Mr. Edgar said the increasingly specific location data raises concerns about potential violations of Fourth Amendment protections against unreasonable searches and seizures. Once a person can be located within a building, the monitoring more closely resembles a search that would traditionally require a warrant.

The NSA program is accompanied by privacy restrictions, Obama administration officials say. To search the database, the government must have "reasonable suspicion" that the basis for the query is "associated with a foreign terrorist organization," they say. Search warrants approved by the secret Foreign Intelligence Surveillance Court are required before the contents of the calls may be monitored.
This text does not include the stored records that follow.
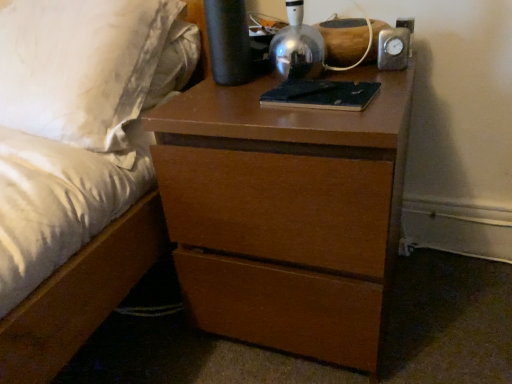
Question: From the image's perspective, is metallic dome at upper center positioned above or below dark blue leather book at center?

Choices:
 (A) below
 (B) above

Answer: (B)

Question: Relative to dark blue leather book at center, is metallic dome at upper center in front or behind?

Choices:
 (A) behind
 (B) front

Answer: (B)

Question: Which is nearer to the dark blue leather book at center?

Choices:
 (A) matte brown bed at center
 (B) metallic dome at upper center
 (C) brown wood chest of drawers at center

Answer: (B)

Question: Which is nearer to the matte brown bed at center?

Choices:
 (A) metallic dome at upper center
 (B) dark blue leather book at center
 (C) brown wood chest of drawers at center

Answer: (C)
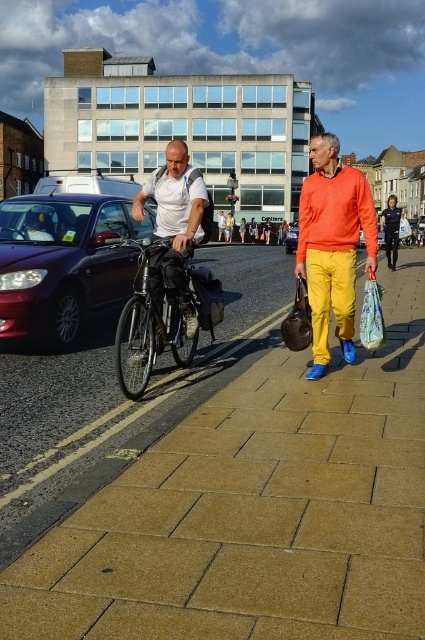
You are a delivery person who needs to place both the printed fabric shopping bag at right and the matte black backpack at center into a storage locker. The locker has a maximum capacity of 10 liters. If the backpack takes up 8 liters, will both items fit?

The printed fabric shopping bag at right occupies less space than the matte black backpack at center. Since the backpack takes up 8 liters, the shopping bag would take up less than 8 liters. However, adding both would exceed the locker capacity of 10 liters. Therefore, both items cannot fit together.

You are standing on the sidewalk and want to walk to the point labeled as point (96, 244). However, there is an obstacle at point (169, 188). Based on their positions, will you be able to reach your destination without going around the obstacle?

Since point (96, 244) is behind point (169, 188), you will have to go around the obstacle at point (169, 188) to reach your destination.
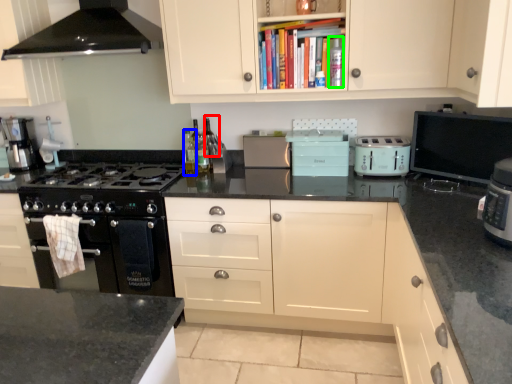
Question: Which object is the farthest from wine bottle (highlighted by a red box)? Choose among these: bottle (highlighted by a blue box) or bottle (highlighted by a green box).

Choices:
 (A) bottle
 (B) bottle

Answer: (B)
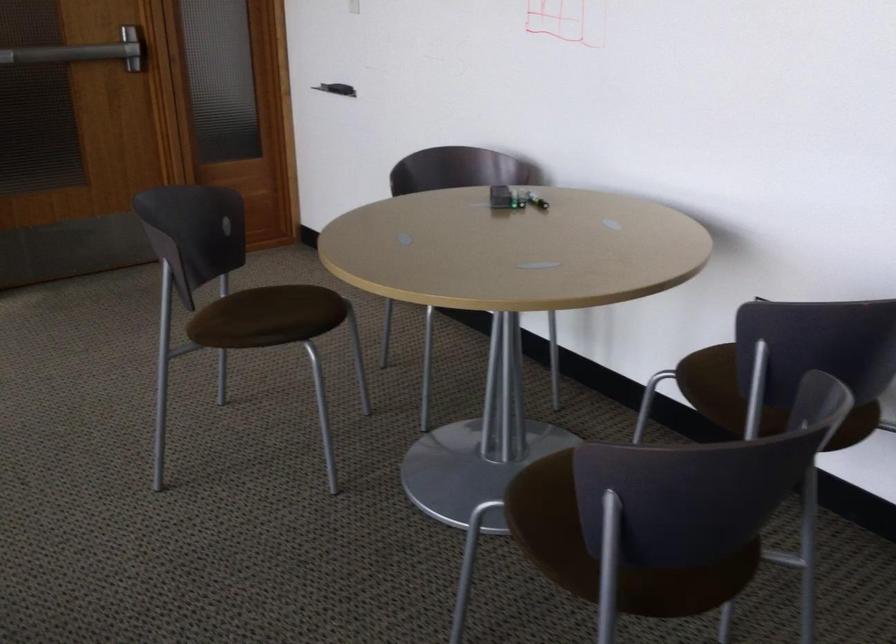
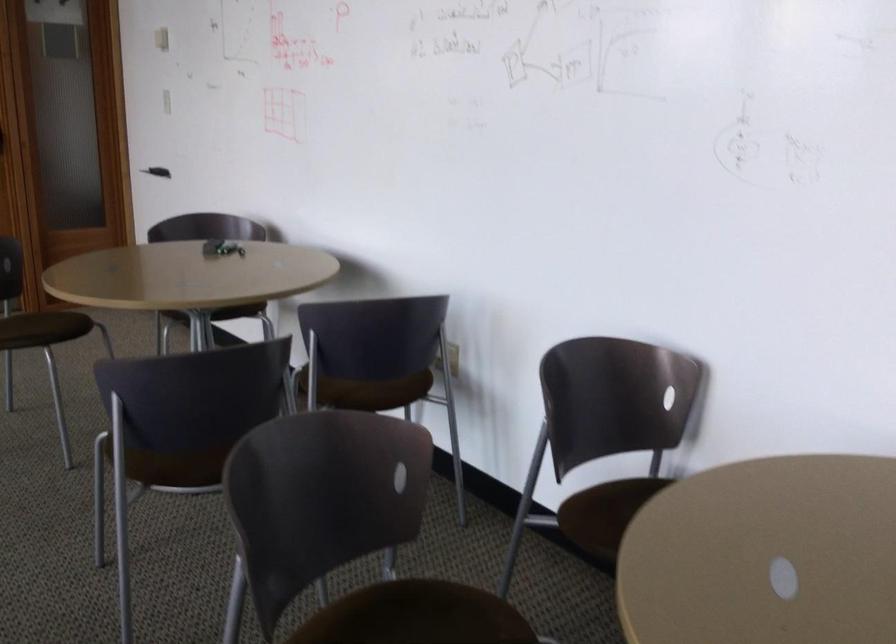
Question: I am providing you with two images of the same scene from different viewpoints. Please identify which objects are invisible in image2.

Choices:
 (A) black whiteboard eraser
 (B) orange highlighter
 (C) set of keys
 (D) brown chair sitting surface

Answer: (A)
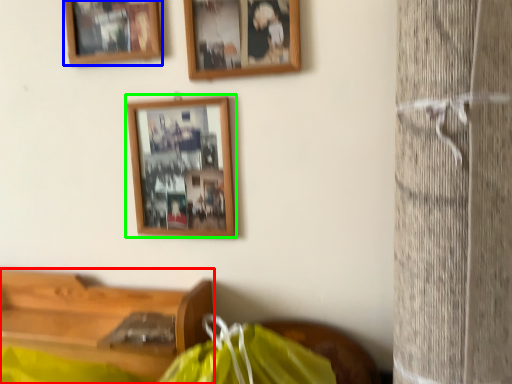
Question: Which object is positioned farthest from furniture (highlighted by a red box)? Select from picture frame (highlighted by a blue box) and picture frame (highlighted by a green box).

Choices:
 (A) picture frame
 (B) picture frame

Answer: (A)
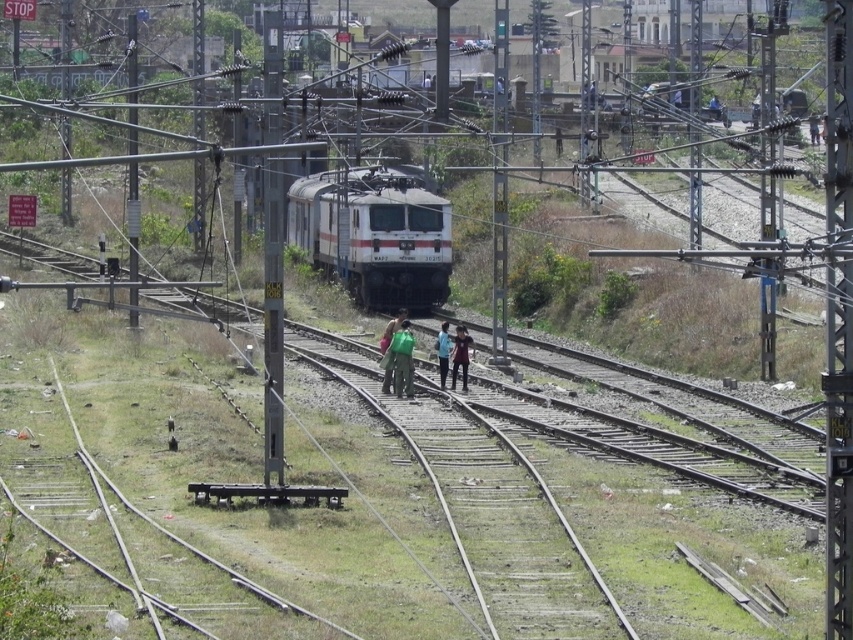
Is green fabric at center wider than blue fabric shirt at center?

Indeed, green fabric at center has a greater width compared to blue fabric shirt at center.

Measure the distance from green fabric at center to blue fabric shirt at center.

green fabric at center is 3.57 meters away from blue fabric shirt at center.

You are a GUI agent. You are given a task and a screenshot of the screen. Output one action in this format:
    pyautogui.click(x=<x>, y=<y>)
    Task: Click on the green fabric at center
    
    Given the screenshot: What is the action you would take?
    pyautogui.click(x=387, y=348)

Is point (402, 353) positioned after point (444, 349)?

That is False.

How distant is green fabric bag at center from blue fabric shirt at center?

green fabric bag at center and blue fabric shirt at center are 1.84 meters apart from each other.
Some useful metadata isn't retained very long by phone companies, according to people familiar with the evidence-gathering. That could explain why in court orders phone companies have been instructed to turn over information daily.

The program's supporters note the Supreme Court has ruled the public has no reasonable expectation of privacy for information it turns over to a third party, such as a phone company. That 1979 ruling, however, predated cellphones. Moreover, cellphone technology has changed dramatically since the inception of the NSA data program in the early 2000s.
"On one hand, this could equip the government to electronically follow you around in public," said Jeremy Bash, until recently Pentagon chief of staff. "But even if they were to physically follow you around, you would not need a warrant for that," he said.

Mr. Bash added it is nonetheless "a fair question" whether metadata should trigger heightened Fourth Amendment scrutiny, because communications technology has changed so much.

"It's possible that 'dataveillance' could come under higher judicial scrutiny," he said, using a new term of art that means the ability to surveil people through their data trail.